Home Letters ICH turf, “glorified housestaff?”

ICH turf, “glorified housestaff?”

January 2010

Published in the January 2010 issue of Today’s Hospitalist

Managing ICH patients: It’s about turf
In my facility, the hospitalist service admits all non-surgical intracranial hemorrhages (ICH). We did not have a choice: The neurosurgeons refuse to admit a nonsurgical patient, and general surgery and neurology claim it is not in their scope of practice.

The truth is that neurosurgeons are trained to manage these patients, and the bottom line is that no one wants to get out of bed. What you call a “paradigm shift” in your December 2009 cover story, I call “turf.”

I resent this shift, but I think it will be transient. With cost and reimbursement cutbacks, payers are NOT going to continue to pay two doctors when only one is needed. Hospitalists will not be paid to manage hypertension in an ICH patient when the appropriate admitting doctor (the neurosurgeon) has for years been capable of doing so.

With hip fractures, comanagement has been shown to improve outcomes, but that’s not the case with ICH. Why are we charging extra health care dollars to let the doc who has traditionally managed the case sleep in? It’s time for hospitalists to stop wasting money and for specialty services to step up, practice in their scope and stop dumping patients so they can sleep.

Todd Painton, MD
Appleton, Wis.

“Glorified housestaff”?
Your publication is one of the few that I routinely read every month, but there seems to be some editorial complicity in the fact that more and more cases are being deferred to hospitalists for admission.

Your December 2009 From the Editor noted that “respect from other physicians” received one of the lowest scores in a recent survey. You wondered whether we could expect that to rise as we take on more admitting services.

I think the answer to that question is “no.” We are often seen as little more than glorified housestaff as we admit patients more appropriately admitted by a specialist. The only thing we accomplish is to improve specialists’ lifestyle “at the expense of providing appropriate, timely care.
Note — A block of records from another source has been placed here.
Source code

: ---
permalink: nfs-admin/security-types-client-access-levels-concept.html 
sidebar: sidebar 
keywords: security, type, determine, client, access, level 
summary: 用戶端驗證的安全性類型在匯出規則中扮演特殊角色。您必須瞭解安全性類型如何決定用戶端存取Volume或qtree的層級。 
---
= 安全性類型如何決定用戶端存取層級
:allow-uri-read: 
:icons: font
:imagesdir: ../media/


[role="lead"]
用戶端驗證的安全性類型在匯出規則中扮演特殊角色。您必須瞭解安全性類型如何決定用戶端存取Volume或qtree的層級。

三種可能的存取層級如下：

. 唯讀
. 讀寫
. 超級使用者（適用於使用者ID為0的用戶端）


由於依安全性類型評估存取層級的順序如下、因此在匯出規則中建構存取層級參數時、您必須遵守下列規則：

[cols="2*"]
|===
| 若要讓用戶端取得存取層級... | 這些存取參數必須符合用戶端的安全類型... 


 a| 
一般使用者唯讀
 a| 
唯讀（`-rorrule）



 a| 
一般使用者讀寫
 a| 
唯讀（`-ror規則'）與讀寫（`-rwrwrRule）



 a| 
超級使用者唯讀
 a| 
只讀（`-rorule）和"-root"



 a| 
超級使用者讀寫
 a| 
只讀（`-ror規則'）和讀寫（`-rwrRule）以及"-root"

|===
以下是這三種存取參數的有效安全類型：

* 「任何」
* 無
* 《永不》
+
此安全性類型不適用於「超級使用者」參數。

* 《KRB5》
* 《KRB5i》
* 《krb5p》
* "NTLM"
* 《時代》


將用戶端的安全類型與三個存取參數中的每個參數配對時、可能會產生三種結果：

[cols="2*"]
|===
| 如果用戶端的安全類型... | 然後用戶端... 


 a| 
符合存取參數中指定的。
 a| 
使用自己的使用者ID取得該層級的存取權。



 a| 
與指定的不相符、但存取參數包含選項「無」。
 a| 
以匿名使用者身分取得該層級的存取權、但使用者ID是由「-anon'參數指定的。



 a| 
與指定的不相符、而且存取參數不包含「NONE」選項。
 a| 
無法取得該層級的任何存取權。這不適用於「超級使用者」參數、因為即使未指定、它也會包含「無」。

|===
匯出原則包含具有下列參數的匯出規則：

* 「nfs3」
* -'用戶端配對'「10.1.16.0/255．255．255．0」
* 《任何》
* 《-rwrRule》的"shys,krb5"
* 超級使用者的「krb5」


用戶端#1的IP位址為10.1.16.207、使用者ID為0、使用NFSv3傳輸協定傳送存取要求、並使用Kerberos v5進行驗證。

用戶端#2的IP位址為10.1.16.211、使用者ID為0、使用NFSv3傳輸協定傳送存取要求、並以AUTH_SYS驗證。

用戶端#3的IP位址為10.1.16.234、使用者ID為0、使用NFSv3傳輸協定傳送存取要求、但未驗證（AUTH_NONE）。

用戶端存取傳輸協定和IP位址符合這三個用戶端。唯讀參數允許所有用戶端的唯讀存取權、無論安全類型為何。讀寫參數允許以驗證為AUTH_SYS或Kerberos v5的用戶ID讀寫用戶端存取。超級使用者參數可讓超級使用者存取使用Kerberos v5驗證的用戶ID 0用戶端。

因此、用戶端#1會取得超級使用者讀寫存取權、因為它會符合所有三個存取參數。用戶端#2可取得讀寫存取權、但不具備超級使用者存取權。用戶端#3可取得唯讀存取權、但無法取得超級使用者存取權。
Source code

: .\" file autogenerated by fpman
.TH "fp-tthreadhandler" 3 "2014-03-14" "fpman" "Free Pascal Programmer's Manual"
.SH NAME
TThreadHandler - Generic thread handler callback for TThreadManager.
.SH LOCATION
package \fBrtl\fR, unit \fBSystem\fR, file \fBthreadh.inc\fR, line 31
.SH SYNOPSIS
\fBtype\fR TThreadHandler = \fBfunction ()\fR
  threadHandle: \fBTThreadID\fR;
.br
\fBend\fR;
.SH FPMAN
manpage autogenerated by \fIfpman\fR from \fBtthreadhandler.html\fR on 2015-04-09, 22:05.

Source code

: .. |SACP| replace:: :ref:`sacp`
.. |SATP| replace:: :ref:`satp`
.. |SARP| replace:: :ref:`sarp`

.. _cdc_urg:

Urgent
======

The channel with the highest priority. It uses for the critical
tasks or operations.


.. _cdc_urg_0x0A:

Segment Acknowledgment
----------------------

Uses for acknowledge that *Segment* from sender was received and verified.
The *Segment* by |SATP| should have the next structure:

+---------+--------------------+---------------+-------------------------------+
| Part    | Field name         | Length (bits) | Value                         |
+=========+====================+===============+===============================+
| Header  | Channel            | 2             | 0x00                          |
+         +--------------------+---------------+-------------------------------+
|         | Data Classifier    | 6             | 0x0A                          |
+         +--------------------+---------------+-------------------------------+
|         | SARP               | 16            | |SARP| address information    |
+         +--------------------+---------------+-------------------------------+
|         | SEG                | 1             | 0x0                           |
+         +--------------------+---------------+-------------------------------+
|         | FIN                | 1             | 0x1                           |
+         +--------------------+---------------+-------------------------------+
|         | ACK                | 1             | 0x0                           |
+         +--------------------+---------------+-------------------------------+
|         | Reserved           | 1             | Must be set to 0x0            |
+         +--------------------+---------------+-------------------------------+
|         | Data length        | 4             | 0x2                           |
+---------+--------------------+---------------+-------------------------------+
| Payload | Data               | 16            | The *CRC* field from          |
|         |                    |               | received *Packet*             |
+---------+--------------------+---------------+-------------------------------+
I have a broad policy at my hospital: Any patient requiring specialty intervention, whether procedural or cognitive, should be admitted by the appropriate specialist. We are always willing to facilitate a specialty admission by consulting and to transfer patients to our service when specialty issues have been resolved. But the patient is admitted to the specialist’s service, and I find it disturbing that your publication seems to advocate for a paradigm that, in my experience, is dysfunctional and dangerous.

Mike Flowers, MD
Knoxville, Tenn.

Editor’s note: Today’s Hospitalist takes no position on whether or not hospitalists should take on more admitting service lines.